■ PROVIDED TEXT
Segment Open
Lives of the fellows

John Mark Hinton

b.5 March 1926 d.24 March 2016
MB BS Lond(1949) MRCP(1954) DPM(1958) MD(1961) FRCP(1970) FRCPsych(1971)

John Hinton was a leading psychiatrist who played a key role in the development of the understanding and care of people experiencing terminal illness and death.

Trained at King’s College Hospital Medical School, he first held a series of hospital positions in and around London, including the Maudsley Hospital, before his appointment to the department of psychiatry at the Middlesex Hospital, which he led from 1966 to 1983. He was also closely involved for many years with the development and provision of care at St Christopher’s Hospice, Sydenham.

John was the youngest of three children (he had two sisters), raised in a modest household in south London. His father, Albert George Hinton, was a clerk; his mother was Winifred Alice Hinton née Bray. He gained a scholarship to attend Christ’s Hospital, Horsham and became a life-long supporter of the school, which he regarded as filling an important role in our education system. He was the first in his family to enter an academic profession and in early post-war years at King’s was a meticulous student, won a major prize for pathology and once considered specialising in surgery. Aside from his studies, he participated in the student theatrical shows and from 1948 to 1949 captained the rugby team. Birdwatching was, and remained, his main hobby, and he cherished visits and holidays to the countryside as far north as Scotland.

While a house officer at King’s, John met Pat (née Watkins), a nurse four years his senior. They married in 1950 just prior to his posting to Sierra Leone for two years’ National Service as a captain in the Royal Army Medical Corps. Pat was later able to join him and their experiences of tropical medicine, life and the people of Freetown were often recalled in later years.

Returning to the London area in 1952, John held house officer and registrar positions while studying for higher qualifications. He started pursuing his keen interest in psychiatry at the National Hospital for Nervous Diseases. This led to appointments as a registrar, then a senior registrar, at the Maudsley Hospital and, in 1961, as a senior lecturer in psychiatry at the Middlesex Hospital. He became professor of psychiatry there, aged 40, in 1966.

At the Middlesex, John combined clinical and teaching roles with his research towards better understanding of the emotions and suffering of those with terminal illness, and thereby improvements in care and treatment. As he was later to record in a 2003 review paper, when he started his psychiatric work John found ‘There were practically no factual accounts of what dying patients felt’. He commenced a huge programme of interviewing and data-gathering from patients, their families and carers, culminating in publication of his ground-breaking paper in the Quarterly Journal of Medicine, ‘The physical and mental distress of the dying’ (Q J Med. 1963 Jan;32:1-21).
Segment Closed
■ WORK ORDER 1
From the Hinton obituary, return the passage starting at "While a house" and ending at "40, in 1966.".
■ WORK ORDER 2
List every qualification given beneath Hinton's dates in the Hinton obituary, together with its year.
■ WORK ORDER 3
Does the Hinton obituary support each statement? Answer yes or no, quoting the words that decide it.
(a) Hinton led the department of psychiatry at the Middlesex Hospital from 1966 to 1983.
(b) Pat was younger than John.
(c) Hinton captained the rugby team from 1950 to 1952.
Rely solely on the Hinton obituary above for everything that follows.

■ DATASET ENTRIES
Segment Open
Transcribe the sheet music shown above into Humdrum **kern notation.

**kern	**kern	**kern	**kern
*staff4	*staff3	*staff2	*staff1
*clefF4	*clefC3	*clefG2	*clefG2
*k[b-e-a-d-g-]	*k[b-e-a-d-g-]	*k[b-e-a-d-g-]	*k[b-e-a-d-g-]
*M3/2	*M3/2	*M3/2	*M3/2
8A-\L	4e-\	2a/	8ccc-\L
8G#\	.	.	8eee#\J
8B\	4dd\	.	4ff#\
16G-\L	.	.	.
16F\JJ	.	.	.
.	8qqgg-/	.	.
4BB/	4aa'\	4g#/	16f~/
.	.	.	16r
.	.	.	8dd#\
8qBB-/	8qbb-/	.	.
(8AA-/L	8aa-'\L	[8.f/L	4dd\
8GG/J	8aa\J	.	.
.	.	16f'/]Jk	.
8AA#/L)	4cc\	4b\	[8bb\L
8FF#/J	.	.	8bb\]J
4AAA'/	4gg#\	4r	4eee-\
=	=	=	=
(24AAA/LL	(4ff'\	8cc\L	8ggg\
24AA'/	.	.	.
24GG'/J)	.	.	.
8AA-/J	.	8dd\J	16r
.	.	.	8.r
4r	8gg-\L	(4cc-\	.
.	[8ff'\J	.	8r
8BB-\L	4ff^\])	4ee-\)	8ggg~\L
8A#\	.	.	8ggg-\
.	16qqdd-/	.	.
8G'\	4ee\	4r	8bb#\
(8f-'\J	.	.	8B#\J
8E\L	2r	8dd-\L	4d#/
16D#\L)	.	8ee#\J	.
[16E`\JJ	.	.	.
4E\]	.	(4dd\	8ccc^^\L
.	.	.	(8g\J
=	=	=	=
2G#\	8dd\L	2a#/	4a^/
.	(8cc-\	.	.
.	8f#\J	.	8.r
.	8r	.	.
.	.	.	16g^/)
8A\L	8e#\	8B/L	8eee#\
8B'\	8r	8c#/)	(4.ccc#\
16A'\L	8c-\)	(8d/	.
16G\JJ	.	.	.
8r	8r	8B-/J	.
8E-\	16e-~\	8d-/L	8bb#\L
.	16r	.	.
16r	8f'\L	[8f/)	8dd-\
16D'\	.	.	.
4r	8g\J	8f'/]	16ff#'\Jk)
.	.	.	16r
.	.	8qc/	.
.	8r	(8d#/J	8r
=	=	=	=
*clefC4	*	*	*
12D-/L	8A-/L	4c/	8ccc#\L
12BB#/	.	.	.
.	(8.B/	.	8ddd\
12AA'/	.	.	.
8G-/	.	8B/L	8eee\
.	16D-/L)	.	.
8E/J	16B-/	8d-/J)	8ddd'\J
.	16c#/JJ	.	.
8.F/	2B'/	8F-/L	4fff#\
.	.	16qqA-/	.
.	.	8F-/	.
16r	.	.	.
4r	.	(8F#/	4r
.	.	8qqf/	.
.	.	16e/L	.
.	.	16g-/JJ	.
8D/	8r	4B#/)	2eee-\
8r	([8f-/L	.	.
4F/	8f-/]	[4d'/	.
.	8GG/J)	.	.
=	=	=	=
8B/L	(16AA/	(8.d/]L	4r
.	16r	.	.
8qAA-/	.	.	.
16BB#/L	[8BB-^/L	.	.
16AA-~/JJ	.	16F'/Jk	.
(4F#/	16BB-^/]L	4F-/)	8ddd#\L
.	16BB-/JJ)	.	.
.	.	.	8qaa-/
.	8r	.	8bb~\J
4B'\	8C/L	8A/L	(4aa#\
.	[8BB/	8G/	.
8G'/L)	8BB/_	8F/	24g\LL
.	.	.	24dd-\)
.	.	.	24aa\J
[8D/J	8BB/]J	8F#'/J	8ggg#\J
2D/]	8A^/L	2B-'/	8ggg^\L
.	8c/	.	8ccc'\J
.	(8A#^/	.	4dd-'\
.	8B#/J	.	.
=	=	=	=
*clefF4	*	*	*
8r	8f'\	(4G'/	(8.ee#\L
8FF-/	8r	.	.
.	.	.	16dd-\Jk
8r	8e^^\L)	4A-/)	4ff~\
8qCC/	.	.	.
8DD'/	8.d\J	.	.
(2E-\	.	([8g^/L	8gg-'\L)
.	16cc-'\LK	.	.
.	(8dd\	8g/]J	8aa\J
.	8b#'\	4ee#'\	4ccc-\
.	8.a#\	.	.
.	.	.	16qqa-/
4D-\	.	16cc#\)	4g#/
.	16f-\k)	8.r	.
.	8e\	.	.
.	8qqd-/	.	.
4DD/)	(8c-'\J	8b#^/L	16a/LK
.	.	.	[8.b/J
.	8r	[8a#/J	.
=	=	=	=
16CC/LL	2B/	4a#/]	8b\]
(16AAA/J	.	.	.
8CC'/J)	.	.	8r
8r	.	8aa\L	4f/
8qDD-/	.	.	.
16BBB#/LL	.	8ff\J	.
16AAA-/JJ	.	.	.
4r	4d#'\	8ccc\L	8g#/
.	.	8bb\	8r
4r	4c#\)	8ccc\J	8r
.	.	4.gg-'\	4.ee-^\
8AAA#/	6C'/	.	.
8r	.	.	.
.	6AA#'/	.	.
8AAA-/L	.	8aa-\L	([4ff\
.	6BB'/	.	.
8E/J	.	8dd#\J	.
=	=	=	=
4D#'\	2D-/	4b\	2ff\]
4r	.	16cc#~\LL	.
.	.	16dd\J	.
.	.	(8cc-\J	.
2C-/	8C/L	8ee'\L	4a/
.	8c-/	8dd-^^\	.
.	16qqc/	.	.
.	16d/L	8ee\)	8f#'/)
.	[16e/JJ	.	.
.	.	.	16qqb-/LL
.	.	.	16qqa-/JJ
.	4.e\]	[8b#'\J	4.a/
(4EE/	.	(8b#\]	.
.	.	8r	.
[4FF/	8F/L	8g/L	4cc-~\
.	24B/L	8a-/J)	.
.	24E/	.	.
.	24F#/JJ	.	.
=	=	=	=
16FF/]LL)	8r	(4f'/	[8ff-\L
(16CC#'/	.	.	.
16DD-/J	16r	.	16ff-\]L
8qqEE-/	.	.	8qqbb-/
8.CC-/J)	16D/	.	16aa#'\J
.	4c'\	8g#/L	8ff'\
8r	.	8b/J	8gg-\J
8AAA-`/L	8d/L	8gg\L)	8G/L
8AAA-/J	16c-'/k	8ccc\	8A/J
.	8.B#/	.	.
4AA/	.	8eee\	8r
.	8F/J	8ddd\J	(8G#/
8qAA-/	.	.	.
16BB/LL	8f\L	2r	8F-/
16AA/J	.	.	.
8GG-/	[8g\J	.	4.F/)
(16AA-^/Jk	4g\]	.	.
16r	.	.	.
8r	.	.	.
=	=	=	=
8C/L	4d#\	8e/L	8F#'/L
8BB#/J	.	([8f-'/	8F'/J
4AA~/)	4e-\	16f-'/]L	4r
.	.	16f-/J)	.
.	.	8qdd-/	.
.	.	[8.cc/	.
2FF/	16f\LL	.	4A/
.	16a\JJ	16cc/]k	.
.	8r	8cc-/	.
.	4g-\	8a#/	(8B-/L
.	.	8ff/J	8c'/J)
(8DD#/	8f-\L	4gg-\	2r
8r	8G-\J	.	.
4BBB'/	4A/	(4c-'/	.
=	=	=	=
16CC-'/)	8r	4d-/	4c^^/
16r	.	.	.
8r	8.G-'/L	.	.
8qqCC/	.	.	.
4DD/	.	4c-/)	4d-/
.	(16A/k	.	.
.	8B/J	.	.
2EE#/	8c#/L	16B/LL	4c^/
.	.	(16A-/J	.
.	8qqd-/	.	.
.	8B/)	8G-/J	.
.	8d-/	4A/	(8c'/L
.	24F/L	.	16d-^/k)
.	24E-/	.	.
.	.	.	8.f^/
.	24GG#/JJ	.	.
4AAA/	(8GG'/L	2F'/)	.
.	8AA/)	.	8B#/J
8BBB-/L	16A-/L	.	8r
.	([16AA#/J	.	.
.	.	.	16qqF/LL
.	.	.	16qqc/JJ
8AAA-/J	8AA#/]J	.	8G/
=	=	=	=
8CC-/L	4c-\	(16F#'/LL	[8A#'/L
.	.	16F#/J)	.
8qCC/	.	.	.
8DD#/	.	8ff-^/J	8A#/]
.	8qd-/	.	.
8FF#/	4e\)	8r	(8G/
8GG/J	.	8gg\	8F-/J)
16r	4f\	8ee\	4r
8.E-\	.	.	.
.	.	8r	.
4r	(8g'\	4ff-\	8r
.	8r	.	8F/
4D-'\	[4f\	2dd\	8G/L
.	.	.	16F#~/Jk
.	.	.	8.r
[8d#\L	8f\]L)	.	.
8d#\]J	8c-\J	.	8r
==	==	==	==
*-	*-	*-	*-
Segment Closed
■ RESULT 1
While a house officer at King’s, John met Pat (née Watkins), a nurse four years his senior. They married in 1950 just prior to his posting to Sierra Leone for two years’ National Service as a captain in the Royal Army Medical Corps. Pat was later able to join him and their experiences of tropical medicine, life and the people of Freetown were often recalled in later years.

Returning to the London area in 1952, John held house officer and registrar positions while studying for higher qualifications. He started pursuing his keen interest in psychiatry at the National Hospital for Nervous Diseases. This led to appointments as a registrar, then a senior registrar, at the Maudsley Hospital and, in 1961, as a senior lecturer in psychiatry at the Middlesex Hospital. He became professor of psychiatry there, aged 40, in 1966.

■ RESULT 2
MB BS Lond (1949)
MRCP (1954)
DPM (1958)
MD (1961)
FRCP (1970)
FRCPsych (1971)

■ RESULT 3
(a) Yes: "which he led from 1966 to 1983"
(b) No: "a nurse four years his senior"
(c) No: "from 1948 to 1949 captained the rugby team"